Set every entry down again precisely.

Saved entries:
________________________________________

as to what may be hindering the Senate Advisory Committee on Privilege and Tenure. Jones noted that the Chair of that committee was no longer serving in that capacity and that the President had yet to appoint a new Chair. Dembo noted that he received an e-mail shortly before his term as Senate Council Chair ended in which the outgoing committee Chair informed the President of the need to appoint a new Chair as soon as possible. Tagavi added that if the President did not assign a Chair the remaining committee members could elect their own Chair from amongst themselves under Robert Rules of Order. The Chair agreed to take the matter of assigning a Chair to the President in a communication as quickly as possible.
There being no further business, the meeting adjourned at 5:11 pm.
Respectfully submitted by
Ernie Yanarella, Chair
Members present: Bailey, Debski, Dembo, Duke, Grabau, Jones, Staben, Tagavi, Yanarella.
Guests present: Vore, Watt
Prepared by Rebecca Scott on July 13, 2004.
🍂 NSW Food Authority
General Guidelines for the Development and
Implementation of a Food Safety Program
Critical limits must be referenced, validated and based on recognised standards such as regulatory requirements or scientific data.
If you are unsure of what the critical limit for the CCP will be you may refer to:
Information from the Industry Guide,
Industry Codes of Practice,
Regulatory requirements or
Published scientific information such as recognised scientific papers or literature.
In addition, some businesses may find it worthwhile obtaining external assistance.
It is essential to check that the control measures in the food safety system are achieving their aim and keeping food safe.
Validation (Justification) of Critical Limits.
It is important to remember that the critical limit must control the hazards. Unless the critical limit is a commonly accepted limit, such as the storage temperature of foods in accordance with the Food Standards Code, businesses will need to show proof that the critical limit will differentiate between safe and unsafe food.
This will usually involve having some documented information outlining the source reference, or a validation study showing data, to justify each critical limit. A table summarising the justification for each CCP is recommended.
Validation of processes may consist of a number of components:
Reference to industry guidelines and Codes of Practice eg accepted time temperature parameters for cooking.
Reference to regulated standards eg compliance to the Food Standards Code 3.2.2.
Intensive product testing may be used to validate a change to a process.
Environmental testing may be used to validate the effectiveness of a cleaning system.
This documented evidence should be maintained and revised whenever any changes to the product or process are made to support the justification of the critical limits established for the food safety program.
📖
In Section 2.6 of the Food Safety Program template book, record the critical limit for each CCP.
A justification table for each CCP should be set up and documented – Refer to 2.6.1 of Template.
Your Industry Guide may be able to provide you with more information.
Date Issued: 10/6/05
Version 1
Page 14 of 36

________________________________________

Written solution:
as to what may be hindering the Senate Advisory Committee on Privilege and Tenure. Jones noted that the Chair of that committee was no longer serving in that capacity and that the President had yet to appoint a new Chair. Dembo noted that he received an e-mail shortly before his term as Senate Council Chair ended in which the outgoing committee Chair informed the President of the need to appoint a new Chair as soon as possible. Tagavi added that if the President did not assign a Chair the remaining committee members could elect their own Chair from amongst themselves under Robert Rules of Order. The Chair agreed to take the matter of assigning a Chair to the President in a communication as quickly as possible.
There being no further business, the meeting adjourned at 5:11 pm.
Respectfully submitted by
Ernie Yanarella, Chair
Members present: Bailey, Debski, Dembo, Duke, Grabau, Jones, Staben, Tagavi, Yanarella.
Guests present: Vore, Watt
Prepared by Rebecca Scott on July 13, 2004.
🍂 NSW Food Authority
General Guidelines for the Development and
Implementation of a Food Safety Program
Critical limits must be referenced, validated and based on recognised standards such as regulatory requirements or scientific data.
If you are unsure of what the critical limit for the CCP will be you may refer to:
Information from the Industry Guide,
Industry Codes of Practice,
Regulatory requirements or
Published scientific information such as recognised scientific papers or literature.
In addition, some businesses may find it worthwhile obtaining external assistance.
It is essential to check that the control measures in the food safety system are achieving their aim and keeping food safe.
Validation (Justification) of Critical Limits.
It is important to remember that the critical limit must control the hazards. Unless the critical limit is a commonly accepted limit, such as the storage temperature of foods in accordance with the Food Standards Code, businesses will need to show proof that the critical limit will differentiate between safe and unsafe food.
This will usually involve having some documented information outlining the source reference, or a validation study showing data, to justify each critical limit. A table summarising the justification for each CCP is recommended.
Validation of processes may consist of a number of components:
Reference to industry guidelines and Codes of Practice eg accepted time temperature parameters for cooking.
Reference to regulated standards eg compliance to the Food Standards Code 3.2.2.
Intensive product testing may be used to validate a change to a process.
Environmental testing may be used to validate the effectiveness of a cleaning system.
This documented evidence should be maintained and revised whenever any changes to the product or process are made to support the justification of the critical limits established for the food safety program.
📖
In Section 2.6 of the Food Safety Program template book, record the critical limit for each CCP.
A justification table for each CCP should be set up and documented – Refer to 2.6.1 of Template.
Your Industry Guide may be able to provide you with more information.
Date Issued: 10/6/05
Version 1
Page 14 of 36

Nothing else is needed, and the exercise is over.